> _REQUIRED WORK_: Reproduce every row below character for character, leaving the pictures out of your answer.

> _DATA ROWS_:
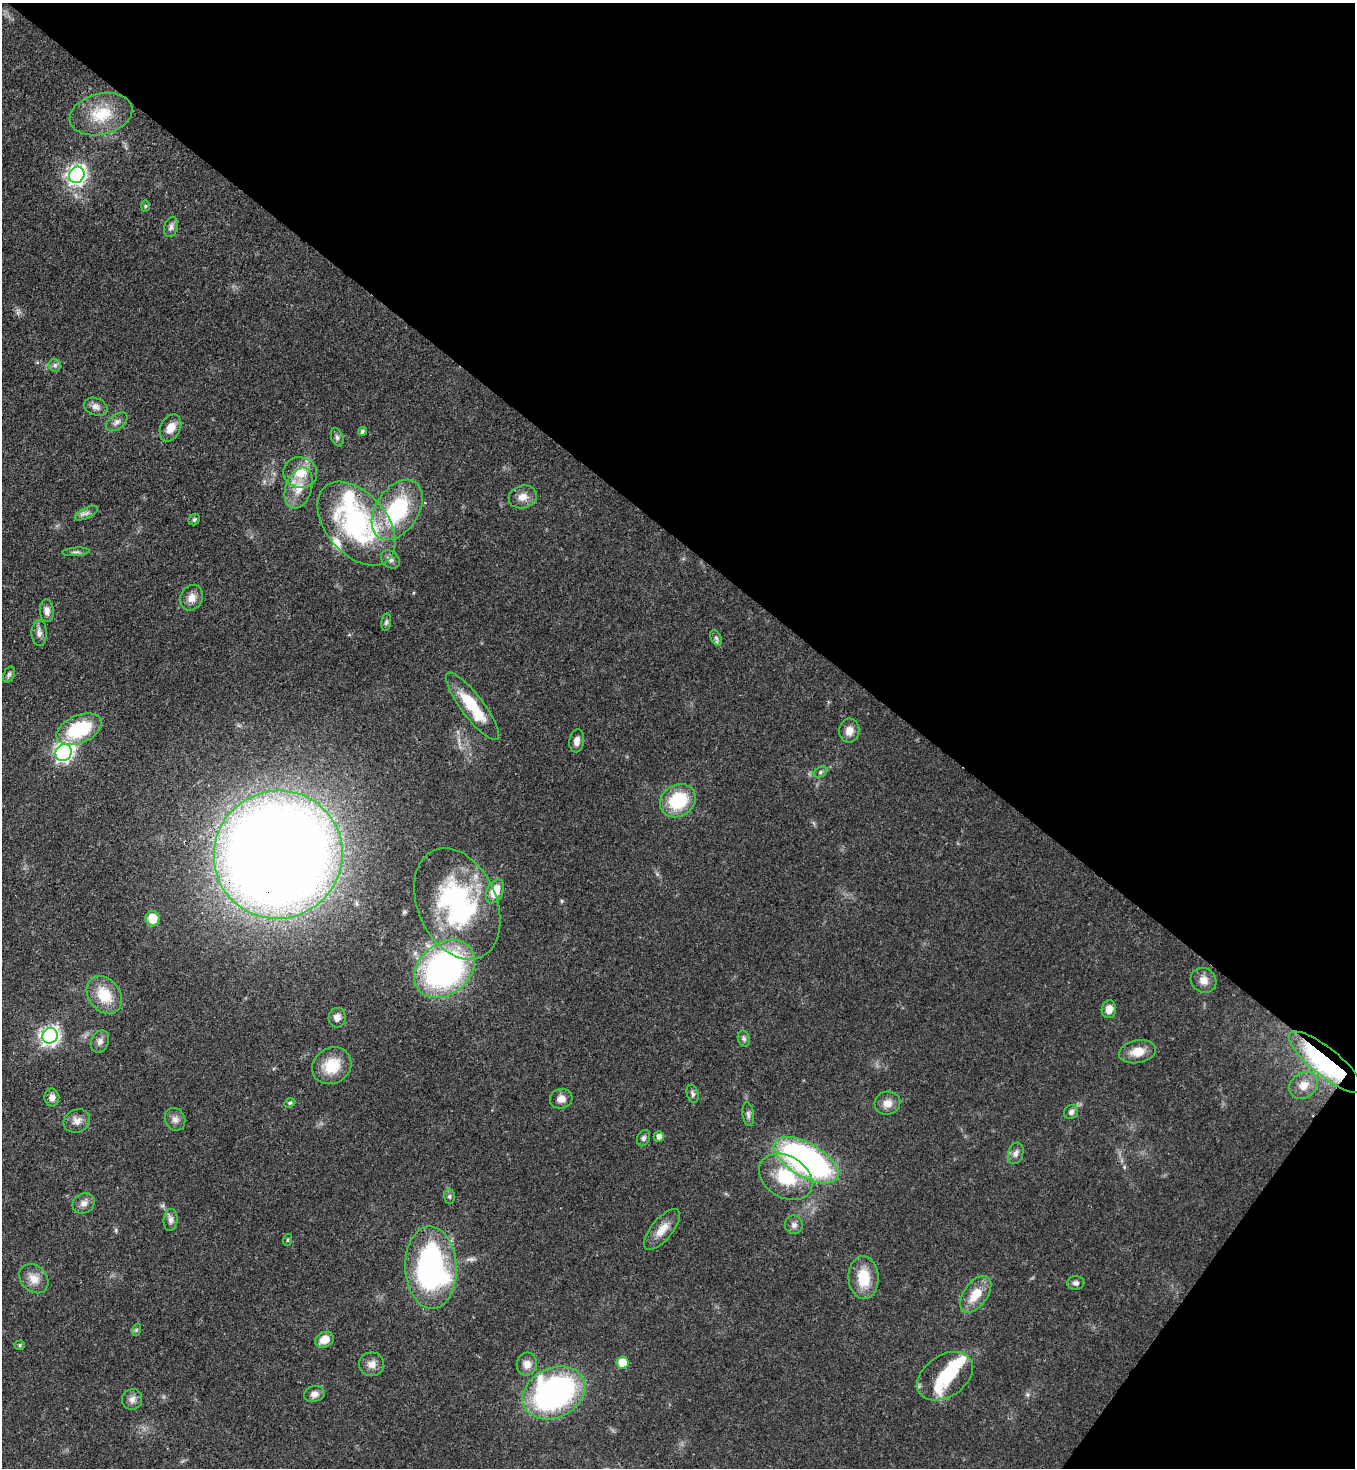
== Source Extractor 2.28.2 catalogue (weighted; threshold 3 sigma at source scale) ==
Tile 8 of 4 x 4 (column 4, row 2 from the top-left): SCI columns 4430-5782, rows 2990-4455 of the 6007 x 5984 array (HDU 1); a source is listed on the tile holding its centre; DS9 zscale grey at full resolution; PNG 1357 x 1470 px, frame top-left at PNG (2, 3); each listed source drawn as its Kron ellipse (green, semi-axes under 4 px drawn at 4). Shown black and unused: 40% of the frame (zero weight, under 3 of 4 exposures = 7% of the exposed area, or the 3 px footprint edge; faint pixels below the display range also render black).
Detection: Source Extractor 2.28.2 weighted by HDU 2 'WHT'; one run over the whole footprint, this tile lists its part. Background 0.0668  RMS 0.0037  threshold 0.0167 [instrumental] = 3 sigma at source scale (4.5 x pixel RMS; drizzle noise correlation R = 1.50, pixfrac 1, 0.05/0.05 arcsec/px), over >= 5 px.
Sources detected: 88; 1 inside a brighter object's white glare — neither listed nor drawn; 4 inside a brighter listed object's ellipse — not listed separately; the other 83 listed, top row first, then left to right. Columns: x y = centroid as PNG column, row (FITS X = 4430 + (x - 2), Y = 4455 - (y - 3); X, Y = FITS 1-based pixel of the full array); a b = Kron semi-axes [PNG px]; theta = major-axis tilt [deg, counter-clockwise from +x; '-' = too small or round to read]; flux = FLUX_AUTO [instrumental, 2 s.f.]
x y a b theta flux
101 114 32 20 14 13
77 175 8 7 - 170
145 206 6 4 89 0.49
171 227 10 6 74 1.4
55 365 6 6 - 0.94
96 407 12 8 -21 2
117 422 12 7 36 1.7
170 428 14 10 64 4.2
362 431 5 4 - 0.81
337 437 9 6 -70 1
300 473 17 15 -10 7.6
299 488 21 13 71 6.9
523 497 14 11 15 3.5
397 510 33 21 57 33
86 513 12 5 26 1.5
194 520 6 5 - 0.79
357 524 48 30 -49 68
76 552 14 3 4 0.94
390 559 10 8 -42 1.5
191 598 13 11 58 3.2
47 611 11 7 -85 2.2
386 622 9 5 82 0.82
39 633 13 7 89 1.9
716 638 8 5 -61 0.83
9 674 8 5 62 0.95
473 706 41 11 -53 16
79 729 24 14 23 23
849 730 12 10 83 3.3
577 741 11 7 81 2.1
64 753 8 8 - 130
820 772 7 5 29 0.76
678 801 19 15 33 20
278 855 65 63 37 900
495 891 12 8 65 7.7
457 904 58 39 -66 67
152 918 7 7 - 8.1
444 969 33 25 39 110
1203 980 13 12 - 3.2
104 995 20 15 -52 11
1109 1009 9 7 78 3.4
337 1018 10 8 81 2.3
50 1036 8 7 - 180
744 1039 8 6 -73 1
100 1041 11 8 65 1.9
1138 1052 19 11 10 5.8
1326 1062 46 14 -39 70
332 1066 20 17 32 11
1304 1085 15 12 35 4.6
693 1094 9 5 -74 1.1
52 1097 9 7 -87 2
561 1099 11 9 15 2.8
290 1103 6 4 23 0.59
887 1103 13 11 15 3.5
1071 1112 7 6 - 1.5
748 1114 12 5 -82 1.3
175 1119 12 10 -65 2.2
77 1121 13 11 25 3
659 1136 5 5 - 1.6
644 1138 8 6 66 1.1
1016 1153 11 7 73 1.8
806 1160 36 17 -30 120
786 1177 29 20 -32 18
449 1197 7 5 -89 0.81
84 1203 11 9 31 2.4
171 1220 11 7 84 1.7
794 1225 9 9 - 1.6
662 1229 25 10 50 5.1
287 1240 6 4 71 0.45
431 1267 41 25 -87 91
864 1278 21 15 -87 11
34 1279 16 12 -45 4.3
1076 1283 8 7 - 1.2
976 1294 21 11 54 8
136 1330 6 4 72 0.58
325 1340 9 7 22 4.9
20 1345 5 4 - 0.59
623 1362 6 6 - 9.9
372 1364 12 12 - 2.9
527 1364 11 10 - 3
945 1376 30 20 34 16
554 1393 33 25 26 100
314 1394 10 8 15 2.2
132 1399 10 10 - 2.2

> _REPLY TO THE TASK_:
== Source Extractor 2.28.2 catalogue (weighted; threshold 3 sigma at source scale) ==
Tile 8 of 4 x 4 (column 4, row 2 from the top-left): SCI columns 4430-5782, rows 2990-4455 of the 6007 x 5984 array (HDU 1); a source is listed on the tile holding its centre; DS9 zscale grey at full resolution; PNG 1357 x 1470 px, frame top-left at PNG (2, 3); each listed source drawn as its Kron ellipse (green, semi-axes under 4 px drawn at 4). Shown black and unused: 40% of the frame (zero weight, under 3 of 4 exposures = 7% of the exposed area, or the 3 px footprint edge; faint pixels below the display range also render black).
Detection: Source Extractor 2.28.2 weighted by HDU 2 'WHT'; one run over the whole footprint, this tile lists its part. Background 0.0668  RMS 0.0037  threshold 0.0167 [instrumental] = 3 sigma at source scale (4.5 x pixel RMS; drizzle noise correlation R = 1.50, pixfrac 1, 0.05/0.05 arcsec/px), over >= 5 px.
Sources detected: 88; 1 inside a brighter object's white glare — neither listed nor drawn; 4 inside a brighter listed object's ellipse — not listed separately; the other 83 listed, top row first, then left to right. Columns: x y = centroid as PNG column, row (FITS X = 4430 + (x - 2), Y = 4455 - (y - 3); X, Y = FITS 1-based pixel of the full array); a b = Kron semi-axes [PNG px]; theta = major-axis tilt [deg, counter-clockwise from +x; '-' = too small or round to read]; flux = FLUX_AUTO [instrumental, 2 s.f.]
x y a b theta flux
101 114 32 20 14 13
77 175 8 7 - 170
145 206 6 4 89 0.49
171 227 10 6 74 1.4
55 365 6 6 - 0.94
96 407 12 8 -21 2
117 422 12 7 36 1.7
170 428 14 10 64 4.2
362 431 5 4 - 0.81
337 437 9 6 -70 1
300 473 17 15 -10 7.6
299 488 21 13 71 6.9
523 497 14 11 15 3.5
397 510 33 21 57 33
86 513 12 5 26 1.5
194 520 6 5 - 0.79
357 524 48 30 -49 68
76 552 14 3 4 0.94
390 559 10 8 -42 1.5
191 598 13 11 58 3.2
47 611 11 7 -85 2.2
386 622 9 5 82 0.82
39 633 13 7 89 1.9
716 638 8 5 -61 0.83
9 674 8 5 62 0.95
473 706 41 11 -53 16
79 729 24 14 23 23
849 730 12 10 83 3.3
577 741 11 7 81 2.1
64 753 8 8 - 130
820 772 7 5 29 0.76
678 801 19 15 33 20
278 855 65 63 37 900
495 891 12 8 65 7.7
457 904 58 39 -66 67
152 918 7 7 - 8.1
444 969 33 25 39 110
1203 980 13 12 - 3.2
104 995 20 15 -52 11
1109 1009 9 7 78 3.4
337 1018 10 8 81 2.3
50 1036 8 7 - 180
744 1039 8 6 -73 1
100 1041 11 8 65 1.9
1138 1052 19 11 10 5.8
1326 1062 46 14 -39 70
332 1066 20 17 32 11
1304 1085 15 12 35 4.6
693 1094 9 5 -74 1.1
52 1097 9 7 -87 2
561 1099 11 9 15 2.8
290 1103 6 4 23 0.59
887 1103 13 11 15 3.5
1071 1112 7 6 - 1.5
748 1114 12 5 -82 1.3
175 1119 12 10 -65 2.2
77 1121 13 11 25 3
659 1136 5 5 - 1.6
644 1138 8 6 66 1.1
1016 1153 11 7 73 1.8
806 1160 36 17 -30 120
786 1177 29 20 -32 18
449 1197 7 5 -89 0.81
84 1203 11 9 31 2.4
171 1220 11 7 84 1.7
794 1225 9 9 - 1.6
662 1229 25 10 50 5.1
287 1240 6 4 71 0.45
431 1267 41 25 -87 91
864 1278 21 15 -87 11
34 1279 16 12 -45 4.3
1076 1283 8 7 - 1.2
976 1294 21 11 54 8
136 1330 6 4 72 0.58
325 1340 9 7 22 4.9
20 1345 5 4 - 0.59
623 1362 6 6 - 9.9
372 1364 12 12 - 2.9
527 1364 11 10 - 3
945 1376 30 20 34 16
554 1393 33 25 26 100
314 1394 10 8 15 2.2
132 1399 10 10 - 2.2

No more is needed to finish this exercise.